House Bill 523 establishes a comprehensive, state-wide system to regulate the use, cultivation and distribution of medical marijuana. To that end, the law creates the Medical Marijuana Control Program within the Department of Commerce and the State Board of Pharmacy through which the department will oversee licensing medical marijuana cultivators, processors, and laboratories that test medical marijuana, while the Pharmacy Board will license retail dispensaries and the registration of patients and their caregivers. The use of medical marijuana will be permitted if recommended by a physician for the treatment of certain qualifying medical conditions and is permitted only in the form of oils, tinctures, plant material, edibles and patches. Smoking of medical marijuana is expressly prohibited.
As we reported previously, the law contains important provisions for employers allowing them to continue to manage their workplaces and employees. Under the new law, an employer is not required to permit or accommodate an employee's use, possession, or distribution of medical marijuana. And an employer is not prohibited from refusing to hire, discharging, disciplining, or otherwise taking an adverse employment action against a person with respect to hire, tenure, terms, conditions, or privileges of employment because of that person's use, possession, or distribution of medical marijuana. Notably, the law does not permit a person to sue an employer for refusing to hire, discharging, disciplining, discriminating, retaliating, or otherwise taking an adverse employment action against him or her with respect to hire, tenure, terms, conditions, or privileges of employment related to medical marijuana.

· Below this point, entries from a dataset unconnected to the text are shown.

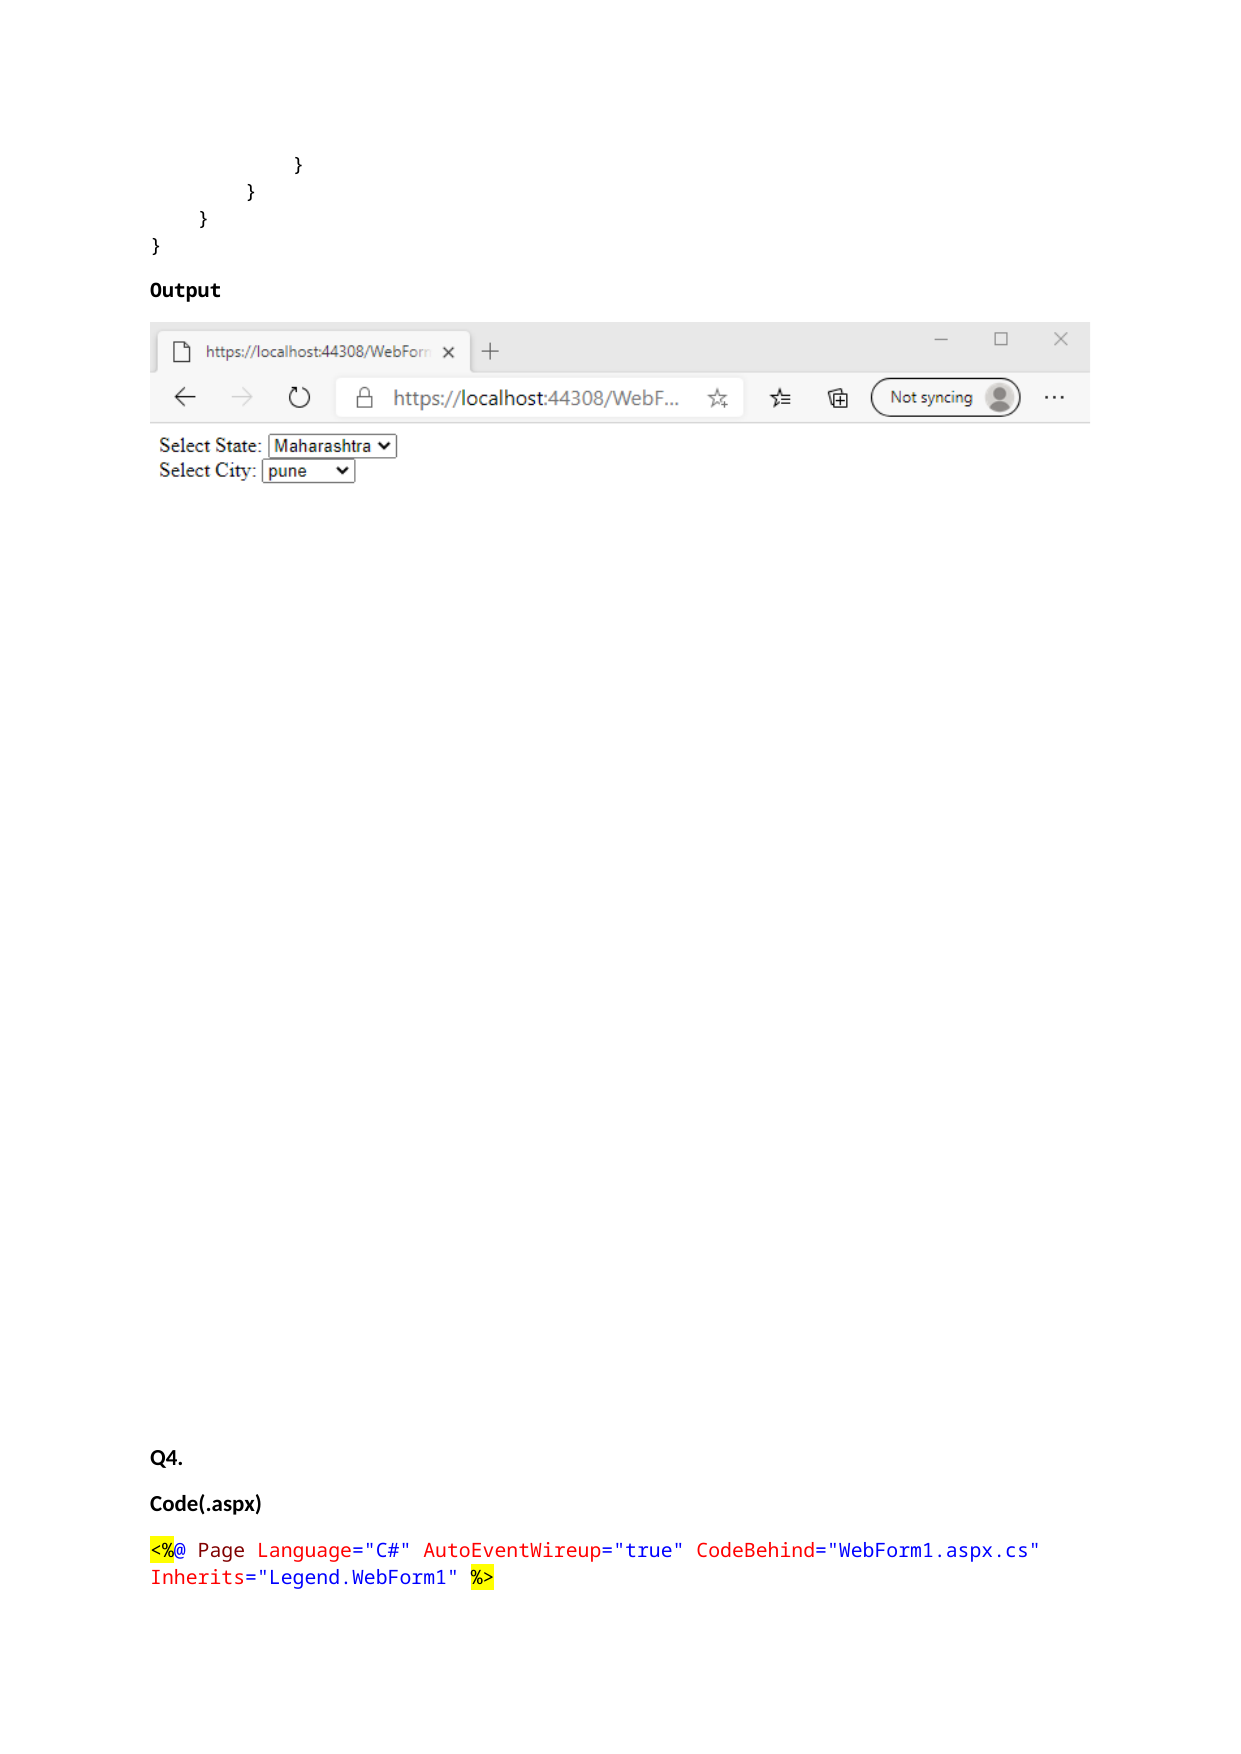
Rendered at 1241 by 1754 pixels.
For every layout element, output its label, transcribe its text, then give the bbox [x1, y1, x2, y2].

text } [150, 177, 1090, 204]
text } [150, 231, 1090, 258]
picture [150, 322, 1091, 1424]
text Output [150, 277, 1090, 304]
text } [150, 204, 1090, 231]
text Q4. [150, 1443, 1090, 1471]
text <%@ Page Language="C#" AutoEventWireup="true" CodeBehind="WebForm1.aspx.cs" Inherits="Legend.WebForm1" %> [150, 1536, 1090, 1590]
text } [150, 150, 1090, 177]
text Code(.aspx) [150, 1489, 1090, 1518]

An employer may still establish and enforce a drug testing policy, drug-free workplace policy, or zero-tolerance drug policy. The administrator of Workers' Compensation may continue to grant rebates or discounts on premium rates to employers that participate in a drug-free workplace program under the auspices of the Bureau of Workers’ Compensation. Along similar lines, the law maintains the rebuttable presumption that an employee is ineligible for workers' compensation if the employee was under the influence of marijuana and being under the influence of marijuana was the proximate cause of the injury, regardless of whether the marijuana use is recommended by a physician.

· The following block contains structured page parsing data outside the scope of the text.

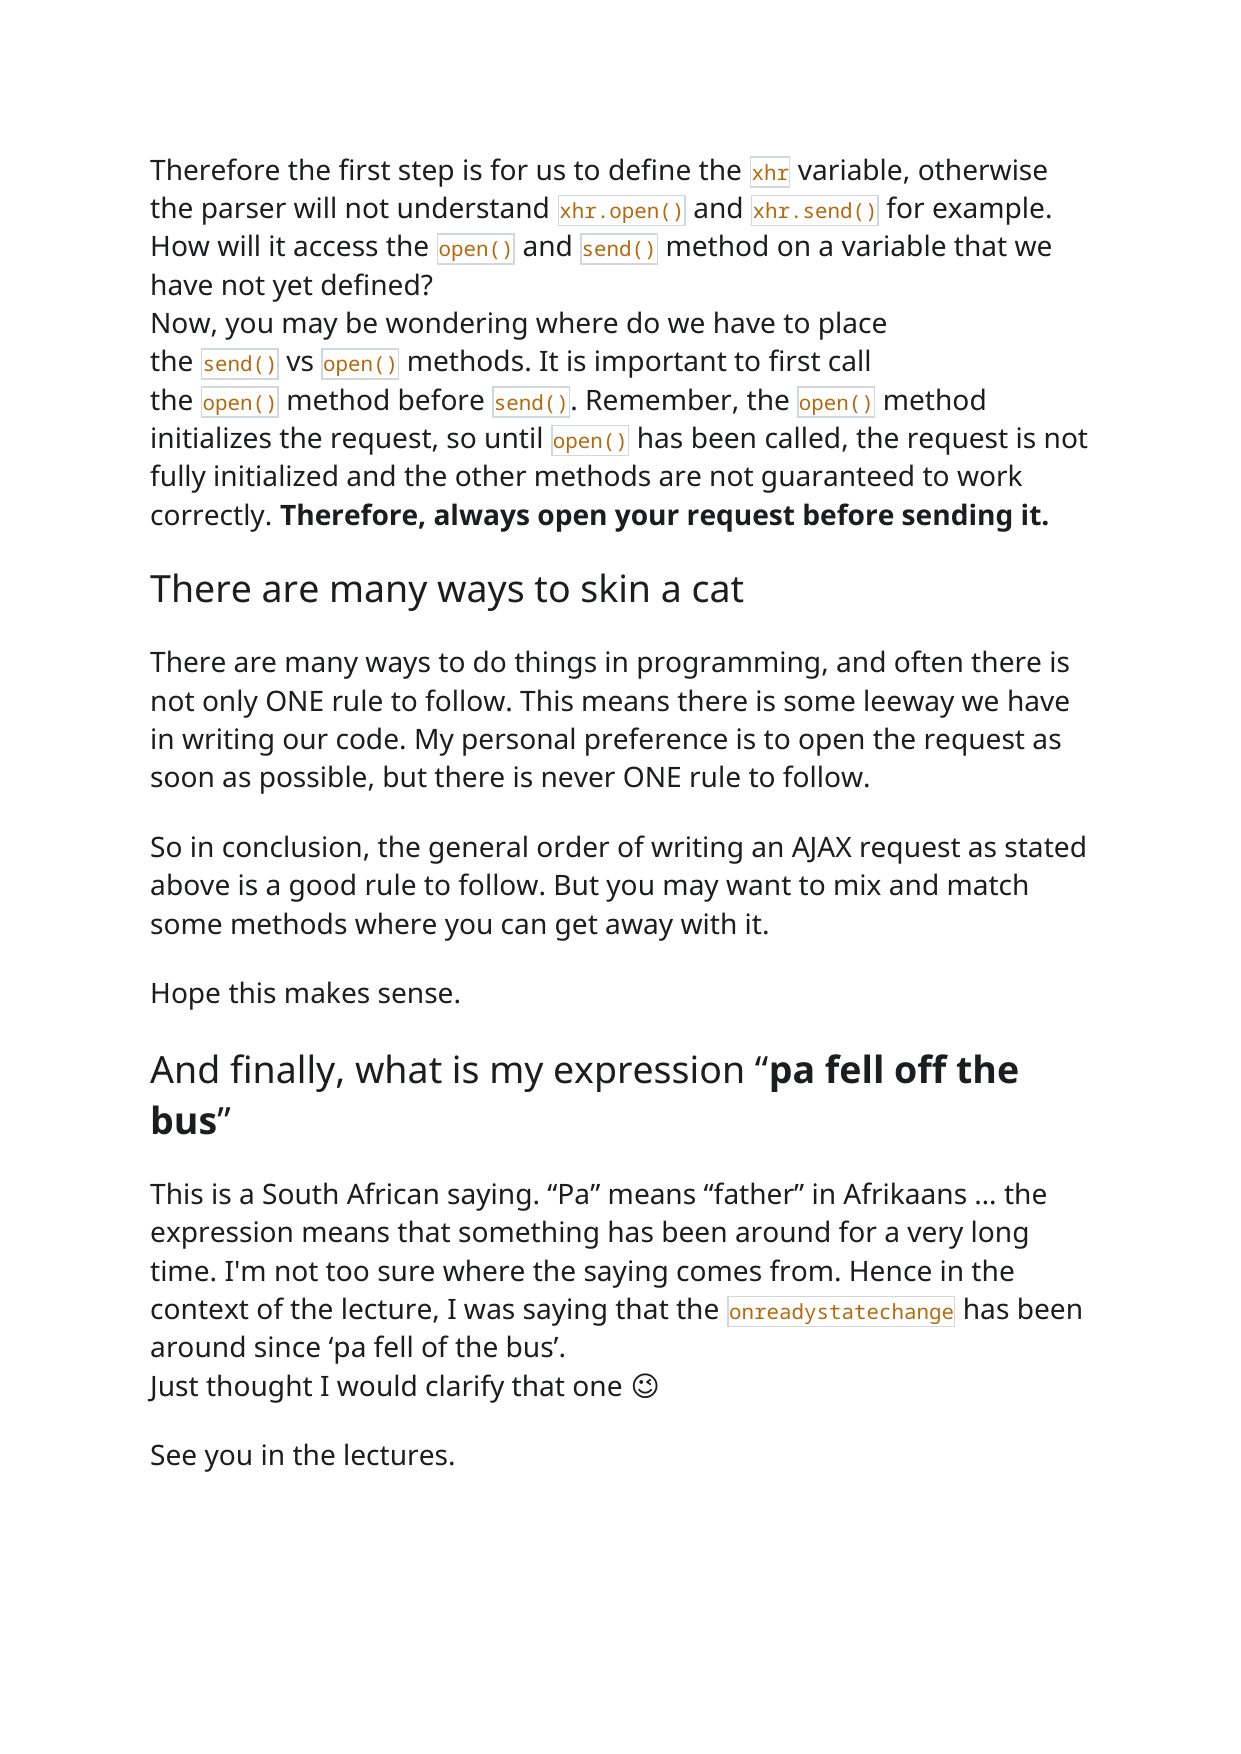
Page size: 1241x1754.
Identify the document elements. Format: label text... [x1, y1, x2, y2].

text Just thought I would clarify that one 😉 [150, 1366, 1090, 1404]
text There are many ways to skin a cat [150, 562, 1090, 613]
text And finally, what is my expression “pa fell off the bus” [150, 1043, 1090, 1145]
text See you in the lectures. [150, 1436, 1090, 1474]
text This is a South African saying. “Pa” means “father” in Afrikaans … the expression means that something has been around for a very long time. I'm not too sure where the saying comes from. Hence in the context of the lecture, I was saying that the onreadystatechange has been around since ‘pa fell of the bus’. [150, 1174, 1090, 1366]
text There are many ways to do things in programming, and often there is not only ONE rule to follow. This means there is some leeway we have in writing our code. My personal preference is to open the request as soon as possible, but there is never ONE rule to follow. [150, 643, 1090, 796]
text Hope this makes sense. [150, 973, 1090, 1012]
text Therefore the first step is for us to define the xhr variable, otherwise the parser will not understand xhr.open() and xhr.send() for example. How will it access the open() and send() method on a variable that we have not yet defined? [150, 150, 1090, 303]
text Now, you may be wondering where do we have to place the send() vs open() methods. It is important to first call the open() method before send(). Remember, the open() method initializes the request, so until open() has been called, the request is not fully initialized and the other methods are not guaranteed to work correctly. Therefore, always open your request before sending it. [150, 303, 1090, 533]
text So in conclusion, the general order of writing an AJAX request as stated above is a good rule to follow. But you may want to mix and match some methods where you can get away with it. [150, 827, 1090, 942]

The new law further specifies that a person who is terminated because he or she used medical marijuana is considered to have been discharged for “just cause” under the Unemployment Compensation Law if that use violated an employer's drug-free workplace policy, zero-tolerance policy, or other formal program or policy regulating the use of medical marijuana. This means the person will be ineligible to serve a waiting week or receive unemployment benefits for the duration of the person's unemployment.

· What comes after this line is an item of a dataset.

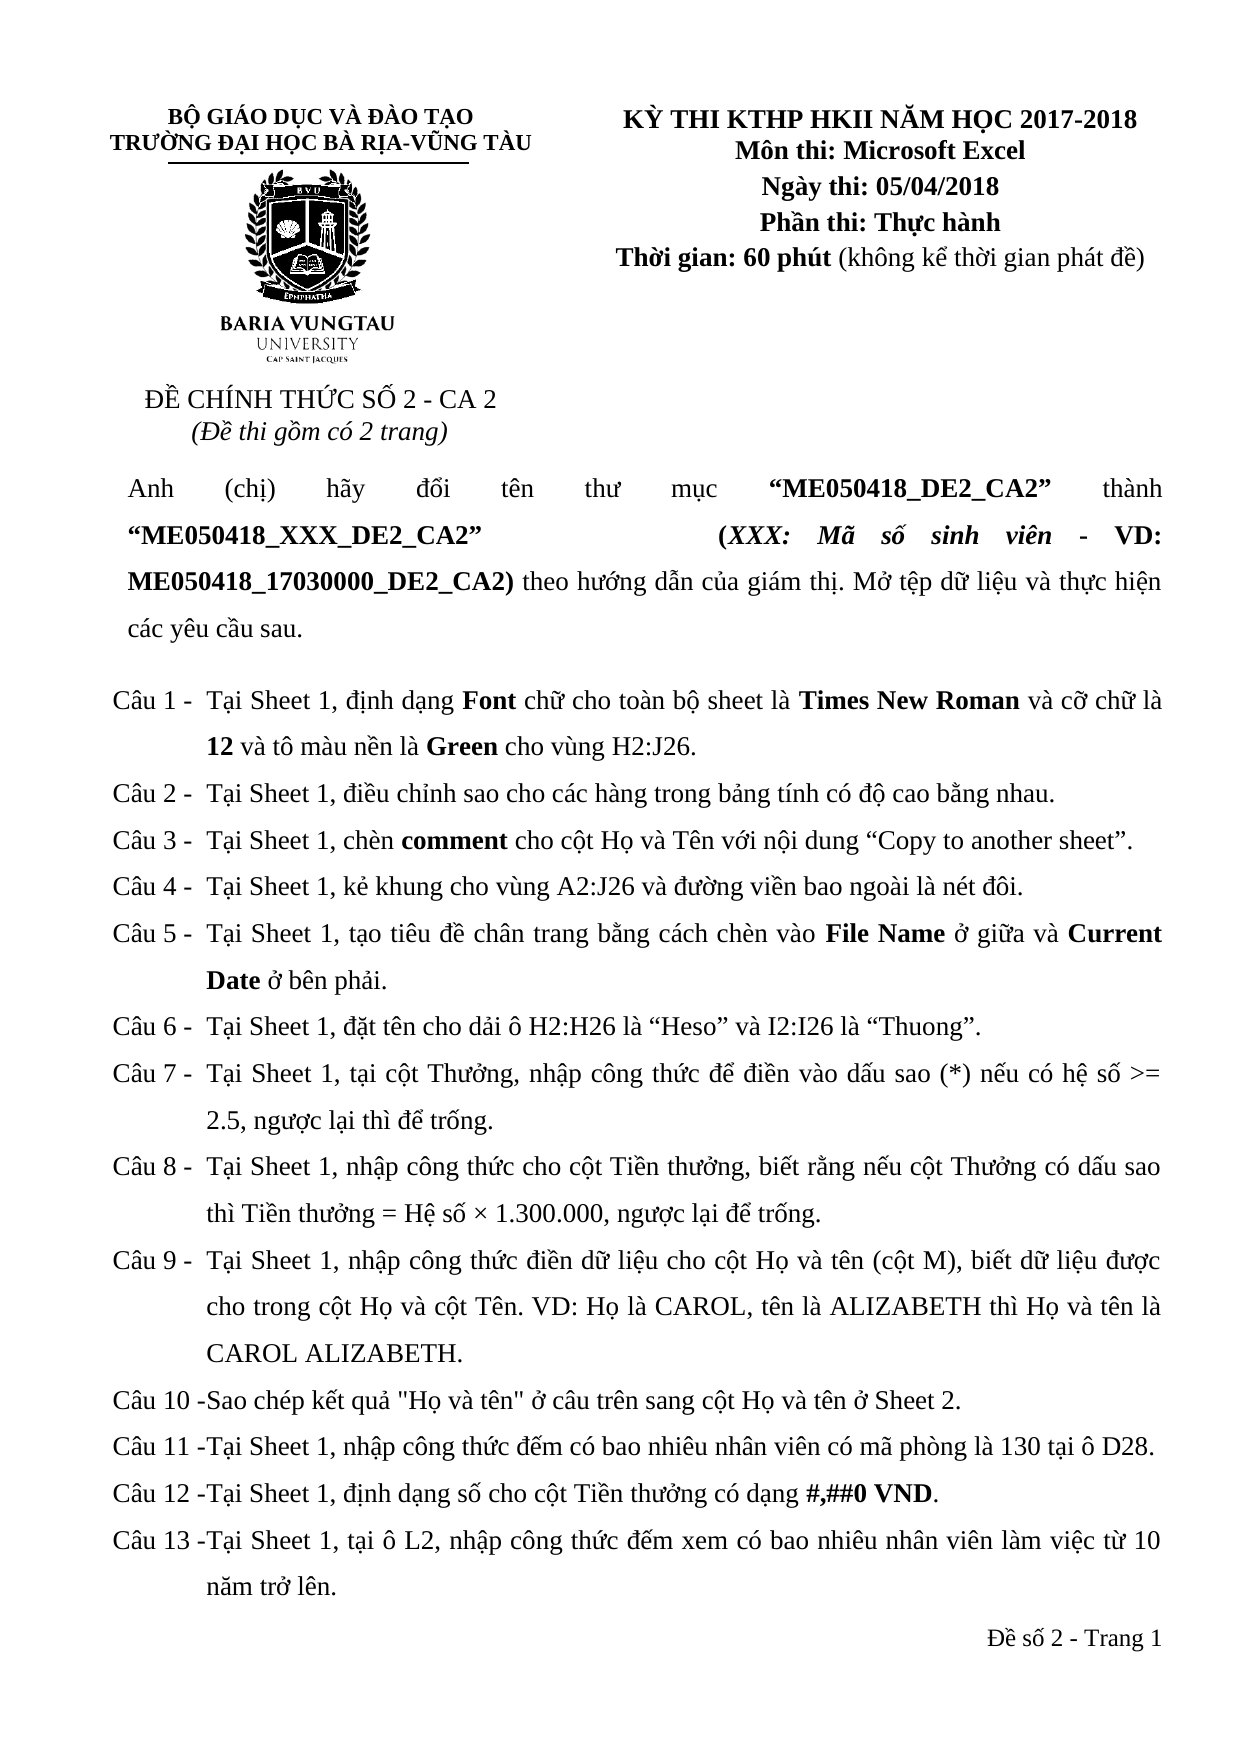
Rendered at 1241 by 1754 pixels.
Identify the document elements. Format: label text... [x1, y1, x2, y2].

Finally, nothing in the new law interferes with any federal restrictions on employment, including U.S. Department of Transportation regulations. Nor does it permit the use, possession, or administration of medical marijuana on federal land located in Ohio.
Ohio enacted House Bill 523 in the face of efforts to amend the Ohio Constitution to permit the use of medical marijuana. For now, the backers of the initiative drive have ended their campaign to place the issue on the November 2016 ballot. This leaves the implementation of medical marijuana to the Ohio General Assembly and the administrative agencies.